§ READING PASSAGE
══════════

It's sometimes useful to be able to validate one control's data by comparing it to the data in another control or to a specified value. The CompareValidator control allows you to do both. An example familiar to all Web users would be the need to compare two entries of a user's password. In order to confirm that a user has entered the correct password, most sites require the user to enter the same value twice. Figure 8.4 shows a sample page comparing two text box controls' values.
Figure 8.4. The CompareValidator control allows you to compare the values in two controls.
Follow these steps to add the Password Change form to your project:
Select Project, Add Existing Item. Be sure to change the Files of Type combo box to "All Files (*.*)".
Select all PwdChange.* files from the Jumpstart\ValidationControls folder. There should be three files: PwdChange.aspx, PwdChange.aspx.resx, and PwdChange.aspx.vb.
Bring up the PwdChange.aspx file in design mode.
Click immediately to the right of the Confirm Password text box to place the insertion point after the control.
In the Toolbox window, double-click the CompareValidator control to place a new instance of the control to the right of the Confirm Password text box.
Set the properties of the new control as shown in Table 8.7.
Table 8.7. Set These Properties in the CompareValidator Control
|Property ||Value |
|ControlToCompare ||txtPassword |
|ControlToValidate ||txtConfirm |
|ErrorMessage ||'Password' and 'Confirm Password' must match |
Run the application, bring up the Password Change page, and attempt to change the password. Check out what happens when you enter two different passwords on the page you should see the error message displayed in the CompareValidator control.

══════════

(Collected data entries)
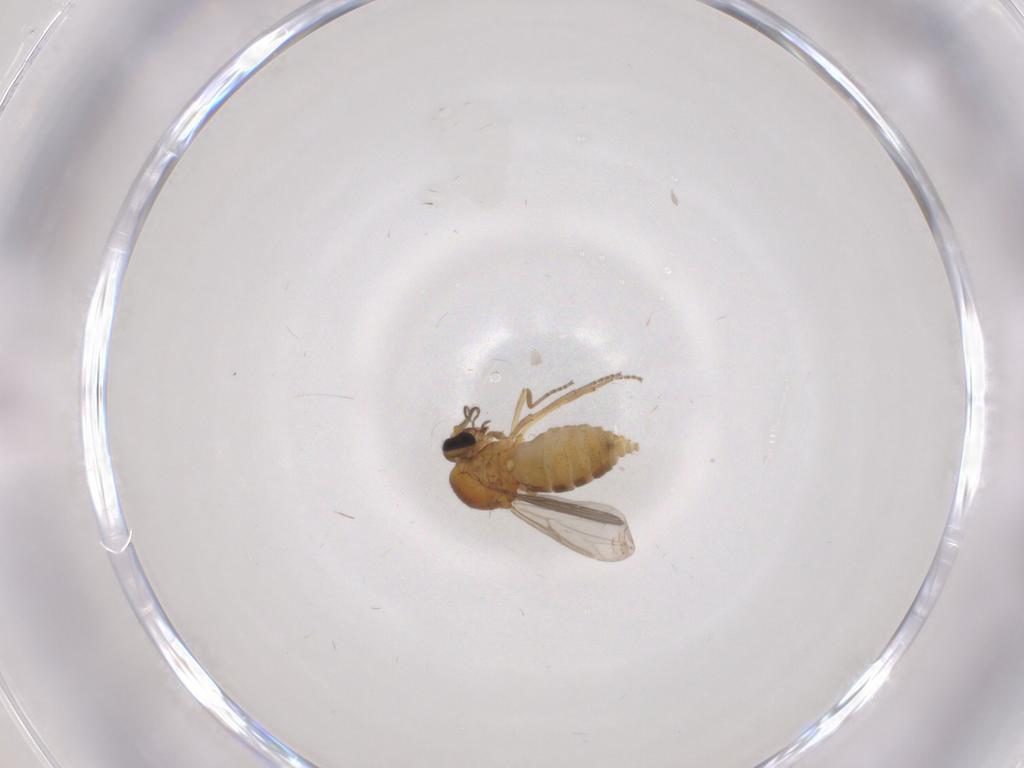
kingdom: Animalia
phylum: Arthropoda
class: Insecta
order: Diptera
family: Ceratopogonidae
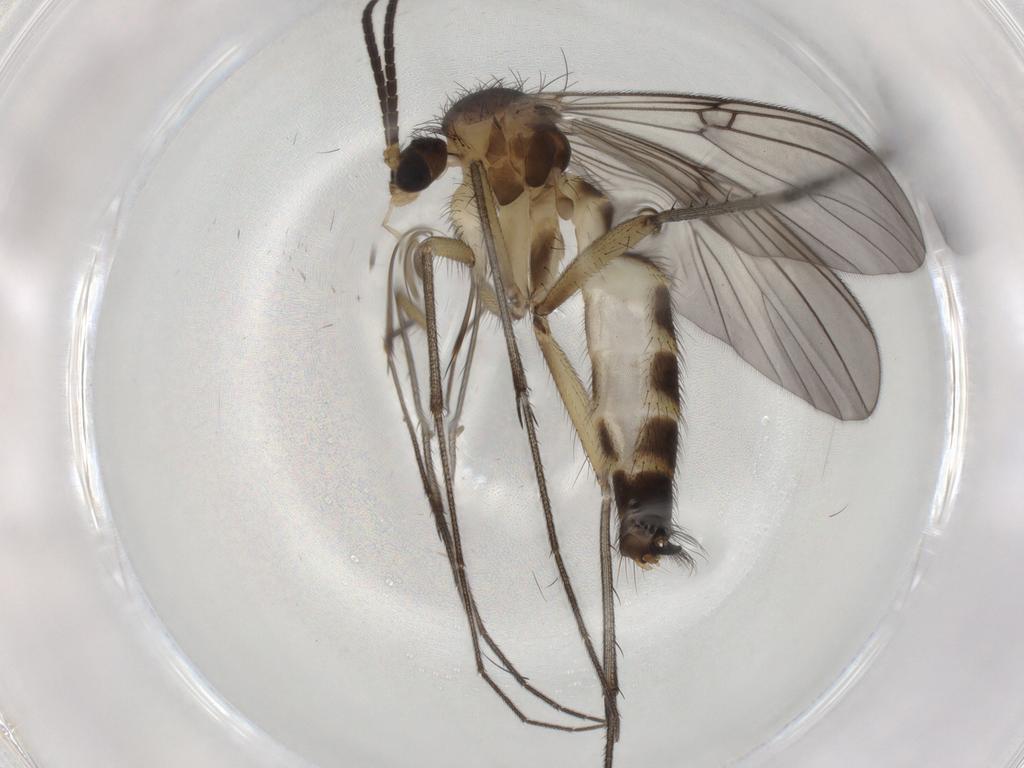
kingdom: Animalia
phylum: Arthropoda
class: Insecta
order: Diptera
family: Mycetophilidae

══════════

§ REQUIREMENT 1
Summarize the text on the CompareValidator control in three sentences.
§ REQUIREMENT 2
Pick up the text on the CompareValidator control from its final sentence and continue it.
The listing has no connection to the text on the CompareValidator control.

§ ANSWER BOX 1
The CompareValidator control checks one control's data against the data in another control or against a specified value, as when a site asks users to enter a password twice. To demonstrate this, the text has the reader add the Password Change form files to the project and place a CompareValidator control to the right of the Confirm Password text box. With ControlToCompare set to txtPassword, ControlToValidate set to txtConfirm and an error message about the two fields matching, running the page and entering two different passwords shows that error message.

§ ANSWER BOX 2
OTHER USES FOR THE COMPAREVALIDATOR CONTROL
The CompareValidator control does more than just compare the values of two controls. You can also compare a control to a specific value. In addition, the Operator property of the control allows you to check for other comparisons besides equality. The Operator property can be any of these values: Equal (the default value), NotEqual, GreaterThan, GreaterThanEqual, LessThan, LessThanEqual, or DataTypeCheck. This last option, DataTypeCheck, allows you to simply check that the value entered into the control matches a specific data type. If you select DataTypeCheck for the Operator property and set the Type property to Date, for example, and leave ControlToCompare and ValueToCompare empty, you can allow the user to enter any date, but only a date.